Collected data
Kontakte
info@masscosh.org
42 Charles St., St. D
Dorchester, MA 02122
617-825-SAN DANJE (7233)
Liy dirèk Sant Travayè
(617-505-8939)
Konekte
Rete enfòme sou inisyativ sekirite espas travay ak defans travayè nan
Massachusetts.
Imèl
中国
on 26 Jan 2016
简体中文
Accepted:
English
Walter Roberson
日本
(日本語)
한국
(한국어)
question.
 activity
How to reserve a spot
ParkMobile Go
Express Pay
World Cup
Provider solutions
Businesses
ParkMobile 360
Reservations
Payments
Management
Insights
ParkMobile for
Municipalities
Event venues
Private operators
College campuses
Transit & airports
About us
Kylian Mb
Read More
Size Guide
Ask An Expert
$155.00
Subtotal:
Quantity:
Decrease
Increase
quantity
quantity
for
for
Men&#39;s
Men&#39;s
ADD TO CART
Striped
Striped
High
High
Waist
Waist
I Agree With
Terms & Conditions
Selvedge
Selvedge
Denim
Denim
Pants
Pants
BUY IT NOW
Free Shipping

--

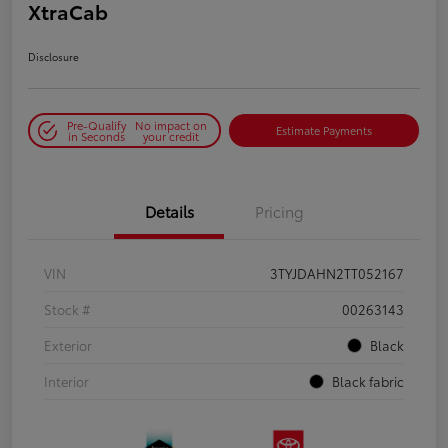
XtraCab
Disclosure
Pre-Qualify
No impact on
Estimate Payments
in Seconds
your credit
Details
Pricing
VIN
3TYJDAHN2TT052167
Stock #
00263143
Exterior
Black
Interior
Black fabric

> _Description of the task_:
Take the stretch of lines above from the one containing "on 26 Jan 2016" through the one containing "Free Shipping" and repeat it exactly, adding no other line.

> _Final answer_:
on 26 Jan 2016
简体中文
Accepted:
English
Walter Roberson
日本
(日本語)
한국
(한국어)
question.
 activity
How to reserve a spot
ParkMobile Go
Express Pay
World Cup
Provider solutions
Businesses
ParkMobile 360
Reservations
Payments
Management
Insights
ParkMobile for
Municipalities
Event venues
Private operators
College campuses
Transit & airports
About us
Kylian Mb
Read More
Size Guide
Ask An Expert
$155.00
Subtotal:
Quantity:
Decrease
Increase
quantity
quantity
for
for
Men&#39;s
Men&#39;s
ADD TO CART
Striped
Striped
High
High
Waist
Waist
I Agree With
Terms & Conditions
Selvedge
Selvedge
Denim
Denim
Pants
Pants
BUY IT NOW
Free Shipping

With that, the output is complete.